Tuesday, October 31, 2023

Blood test for bipolar disorder will never be available

It worries me that organisations acting on behalf of service users and their representatives can be so taken in by biomedical psychiatry. For example, I have recently received an email from Bipolar UK about a JAMA Psychiatry brief report that there could be a simple blood test to diagnose bipolar disorder (see MailOnline report). Simon Kitchen, their CEO, is quoted as saying, such a blood test "would be immeasurably beneficial" for the bipolar community. He does qualify this by saying, “we would like to understand more about likely timescales and implementation. When will this blood test be available?" What concerns me, though, is that there is no questioning about whether this is even a realistic possibility.

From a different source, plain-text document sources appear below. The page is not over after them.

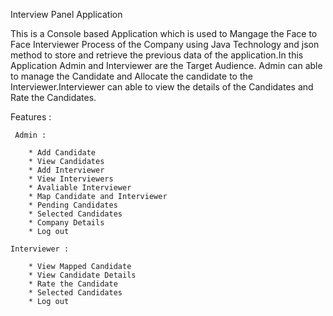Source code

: Interview Panel Application

This is a Console based Application which is used to Mangage the Face to Face Interviewer Process of the Company using Java Technology and json method to store and retrieve the previous data of the application.In this Application Admin and Interviewer are the Target Audience. Admin can able to manage the Candidate and Allocate the candidate to the Interviewer.Interviewer can able to view the details of the Candidates and Rate the Candidates.

  Features :

     Admin :
         
        * Add Candidate 
        * View Candidates 
        * Add Interviewer 
        * View Interviewers 
        * Avaliable Interviewer 
        * Map Candidate and Interviewer 
        * Pending Candidates 
        * Selected Candidates 
        * Company Details 
        * Log out  

    Interviewer :

        * View Mapped Candidate 
        * View Candidate Details 
        * Rate the Candidate 
        * Selected Candidates 
        * Log out
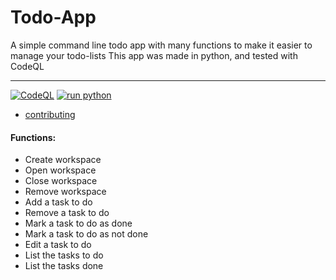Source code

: # Todo-App
A simple command line todo app with many functions to make it easier to manage your todo-lists
This app was made in python, and tested with CodeQL
___
[![CodeQL](https://github.com/legit-programming/Todo-App/actions/workflows/codeql-analysis.yml/badge.svg)](https://github.com/legit-programming/Todo-App/actions/workflows/codeql-analysis.yml)
[![run python](https://github.com/legit-programming/Todo-App/actions/workflows/python.yml/badge.svg)](https://github.com/legit-programming/Todo-App/actions/workflows/python.yml)
* [contributing](https://github.com/legit-programming/Todo-App/blob/main/CONTRIBUTING.md)
#### Functions:
* Create workspace
* Open workspace
* Close workspace
* Remove workspace
* Add a task to do
* Remove a task to do
* Mark a task to do as done
* Mark a task to do as not done
* Edit a task to do
* List the tasks to do
* List the tasks done
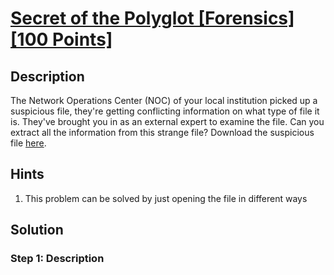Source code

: # [Secret of the Polyglot [Forensics] [100 Points]](https://play.picoctf.org/practice/challenge/423?category=4&originalEvent=73&page=1) #

## Description ##
The Network Operations Center (NOC) of your local institution picked up a suspicious file, they're getting conflicting information on what type of file it is. 
They've brought you in as an external expert to examine the file. 
Can you extract all the information from this strange file?
Download the suspicious file [here](https://artifacts.picoctf.net/c_titan/8/flag2of2-final.pdf).

## Hints ##
1. This problem can be solved by just opening the file in different ways

## Solution ##

### Step 1: Description ###
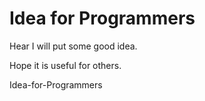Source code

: # Idea for  Programmers

Hear I will put some good idea.

Hope it is useful for others. 



Idea-for-Programmers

I’ve always said the wish to find a physical basis for mental illness will never go away completely (see eg. previous post). The diagnosis of bipolar disorder, like any other psychiatric diagnosis, is not an exact science. There are even issues about whether bipolar disorder, certainly in the wider diagnostic sense it has come to be used over recent years, amounting, essentially, to seeing bipolar disorder as mood instability (see eg. another previous post), can be separated from major depressive disorder (see eg. yet another previous post). As I wrote in my book review:-

There was a time when psychiatry would not have made so much of the difference of whether depressed people also had manic episodes or not. With the development of mood stabilizing medication, this has come to matter more and the concept of bipolar disorder has even been broadened to make more people eligible for these new medications.


As I said in the title of a previous post, psychiatric practice is too based on speculation. It would be helpful if Bipolar UK did not encourage this. However trite it may be to say, people with a diagnosis of bipolar disorder need to be understood as people like everyone else, responding in an intelligible, maybe even reasonable way, to an unreasonable social situation. It may seem attractive to think there will be a blood test to detect the disorder but that’s pie in the sky, not science.